*** Study material Section Begins ***

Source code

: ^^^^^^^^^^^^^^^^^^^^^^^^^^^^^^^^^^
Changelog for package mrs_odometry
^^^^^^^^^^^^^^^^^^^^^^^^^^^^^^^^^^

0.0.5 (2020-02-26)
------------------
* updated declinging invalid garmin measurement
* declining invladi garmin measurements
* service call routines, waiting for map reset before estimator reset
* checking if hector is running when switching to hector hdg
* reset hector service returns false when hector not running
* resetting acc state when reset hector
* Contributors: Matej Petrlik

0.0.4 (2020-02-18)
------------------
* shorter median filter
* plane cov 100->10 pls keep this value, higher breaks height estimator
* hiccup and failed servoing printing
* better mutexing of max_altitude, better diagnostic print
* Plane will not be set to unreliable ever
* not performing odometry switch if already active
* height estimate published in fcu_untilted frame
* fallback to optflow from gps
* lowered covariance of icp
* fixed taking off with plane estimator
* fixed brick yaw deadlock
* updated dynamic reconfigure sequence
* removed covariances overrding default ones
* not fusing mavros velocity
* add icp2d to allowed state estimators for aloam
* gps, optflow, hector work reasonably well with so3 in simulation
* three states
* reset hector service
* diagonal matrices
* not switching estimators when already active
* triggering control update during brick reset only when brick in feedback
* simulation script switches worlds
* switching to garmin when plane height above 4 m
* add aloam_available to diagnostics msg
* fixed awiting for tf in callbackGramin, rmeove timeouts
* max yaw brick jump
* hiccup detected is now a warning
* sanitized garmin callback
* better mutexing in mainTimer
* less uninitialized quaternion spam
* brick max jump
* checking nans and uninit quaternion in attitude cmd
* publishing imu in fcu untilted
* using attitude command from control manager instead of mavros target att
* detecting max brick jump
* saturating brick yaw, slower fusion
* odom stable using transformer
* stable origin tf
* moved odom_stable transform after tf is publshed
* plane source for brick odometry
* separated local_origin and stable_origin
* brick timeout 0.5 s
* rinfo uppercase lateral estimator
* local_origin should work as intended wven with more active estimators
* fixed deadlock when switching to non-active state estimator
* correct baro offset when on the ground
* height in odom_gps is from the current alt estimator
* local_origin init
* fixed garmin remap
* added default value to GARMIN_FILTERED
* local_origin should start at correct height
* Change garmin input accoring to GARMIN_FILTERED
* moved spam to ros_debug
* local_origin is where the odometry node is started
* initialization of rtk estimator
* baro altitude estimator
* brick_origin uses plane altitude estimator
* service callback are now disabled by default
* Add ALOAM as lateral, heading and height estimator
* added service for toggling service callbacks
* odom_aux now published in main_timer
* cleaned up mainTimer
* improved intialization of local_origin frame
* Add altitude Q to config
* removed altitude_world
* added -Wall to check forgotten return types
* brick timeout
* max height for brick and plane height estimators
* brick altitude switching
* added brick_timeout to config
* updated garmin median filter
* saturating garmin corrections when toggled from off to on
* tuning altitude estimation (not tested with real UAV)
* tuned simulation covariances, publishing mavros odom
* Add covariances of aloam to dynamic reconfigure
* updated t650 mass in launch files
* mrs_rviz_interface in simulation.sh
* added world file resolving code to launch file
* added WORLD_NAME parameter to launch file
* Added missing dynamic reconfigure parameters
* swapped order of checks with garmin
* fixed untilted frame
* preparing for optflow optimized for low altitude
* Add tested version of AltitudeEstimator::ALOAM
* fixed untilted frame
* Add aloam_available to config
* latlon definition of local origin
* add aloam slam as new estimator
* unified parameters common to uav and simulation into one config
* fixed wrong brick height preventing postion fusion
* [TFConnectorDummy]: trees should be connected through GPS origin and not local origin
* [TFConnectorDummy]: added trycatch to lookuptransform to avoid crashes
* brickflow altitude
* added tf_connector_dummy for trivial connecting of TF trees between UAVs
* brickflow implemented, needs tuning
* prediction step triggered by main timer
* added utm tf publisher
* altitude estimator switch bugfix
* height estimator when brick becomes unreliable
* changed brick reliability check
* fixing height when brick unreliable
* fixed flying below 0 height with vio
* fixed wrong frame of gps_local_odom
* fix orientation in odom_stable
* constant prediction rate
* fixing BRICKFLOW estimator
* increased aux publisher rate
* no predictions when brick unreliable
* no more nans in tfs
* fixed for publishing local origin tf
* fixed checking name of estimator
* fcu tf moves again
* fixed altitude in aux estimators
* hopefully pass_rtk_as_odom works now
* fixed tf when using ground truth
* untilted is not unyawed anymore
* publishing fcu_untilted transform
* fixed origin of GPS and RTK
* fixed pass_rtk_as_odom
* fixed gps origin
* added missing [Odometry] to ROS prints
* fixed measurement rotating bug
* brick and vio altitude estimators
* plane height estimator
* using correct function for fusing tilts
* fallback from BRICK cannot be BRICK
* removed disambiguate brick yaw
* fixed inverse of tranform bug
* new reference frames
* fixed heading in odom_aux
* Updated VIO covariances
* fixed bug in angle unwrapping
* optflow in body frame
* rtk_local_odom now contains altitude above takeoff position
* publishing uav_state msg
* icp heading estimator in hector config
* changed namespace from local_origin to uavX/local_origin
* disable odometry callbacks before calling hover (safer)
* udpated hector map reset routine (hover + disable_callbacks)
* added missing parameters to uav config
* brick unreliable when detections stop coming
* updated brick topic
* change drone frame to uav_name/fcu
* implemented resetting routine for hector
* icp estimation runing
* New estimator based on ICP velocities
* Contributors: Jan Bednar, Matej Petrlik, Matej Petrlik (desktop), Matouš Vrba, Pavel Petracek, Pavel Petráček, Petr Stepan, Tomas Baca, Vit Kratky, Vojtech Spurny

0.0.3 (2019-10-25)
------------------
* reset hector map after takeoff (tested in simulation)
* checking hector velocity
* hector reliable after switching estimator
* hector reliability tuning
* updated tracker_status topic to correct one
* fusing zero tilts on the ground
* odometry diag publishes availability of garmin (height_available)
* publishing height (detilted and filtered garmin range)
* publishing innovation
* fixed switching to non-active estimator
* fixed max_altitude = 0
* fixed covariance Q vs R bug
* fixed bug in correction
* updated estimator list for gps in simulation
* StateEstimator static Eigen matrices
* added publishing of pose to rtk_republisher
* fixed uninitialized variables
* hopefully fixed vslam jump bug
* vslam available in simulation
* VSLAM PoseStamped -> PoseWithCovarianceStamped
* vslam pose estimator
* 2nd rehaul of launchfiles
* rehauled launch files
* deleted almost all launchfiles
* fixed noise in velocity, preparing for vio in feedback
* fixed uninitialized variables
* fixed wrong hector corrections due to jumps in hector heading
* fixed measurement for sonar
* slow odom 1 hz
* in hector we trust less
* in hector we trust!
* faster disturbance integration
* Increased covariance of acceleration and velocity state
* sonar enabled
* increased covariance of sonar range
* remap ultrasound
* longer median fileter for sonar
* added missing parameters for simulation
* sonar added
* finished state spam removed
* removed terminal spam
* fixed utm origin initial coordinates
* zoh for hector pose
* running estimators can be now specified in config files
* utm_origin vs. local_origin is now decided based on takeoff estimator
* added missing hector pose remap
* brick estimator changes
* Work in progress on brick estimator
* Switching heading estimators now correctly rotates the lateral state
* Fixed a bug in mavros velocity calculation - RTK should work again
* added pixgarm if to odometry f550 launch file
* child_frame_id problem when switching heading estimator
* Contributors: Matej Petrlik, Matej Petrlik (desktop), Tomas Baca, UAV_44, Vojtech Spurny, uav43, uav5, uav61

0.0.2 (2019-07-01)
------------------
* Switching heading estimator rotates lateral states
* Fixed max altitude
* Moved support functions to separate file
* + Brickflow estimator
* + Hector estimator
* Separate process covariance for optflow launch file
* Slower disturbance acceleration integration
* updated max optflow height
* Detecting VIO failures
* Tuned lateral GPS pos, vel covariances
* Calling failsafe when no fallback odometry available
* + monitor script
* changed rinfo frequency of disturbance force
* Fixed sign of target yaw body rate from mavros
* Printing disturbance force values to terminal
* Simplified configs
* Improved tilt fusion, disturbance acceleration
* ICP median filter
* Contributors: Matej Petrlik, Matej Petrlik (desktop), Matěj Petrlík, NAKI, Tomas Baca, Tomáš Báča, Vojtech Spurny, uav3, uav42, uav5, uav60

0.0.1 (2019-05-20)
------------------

*** Study material Section Ends ***

* [What needs to be done]
All that should be written out is the stretch of lines above between the one holding "origin initial coordinates" and the one holding "the lateral state", inclusive, exactly as given.

* [Answer to this problem]
* fixed utm origin initial coordinates
* zoh for hector pose
* running estimators can be now specified in config files
* utm_origin vs. local_origin is now decided based on takeoff estimator
* added missing hector pose remap
* brick estimator changes
* Work in progress on brick estimator
* Switching heading estimators now correctly rotates the lateral state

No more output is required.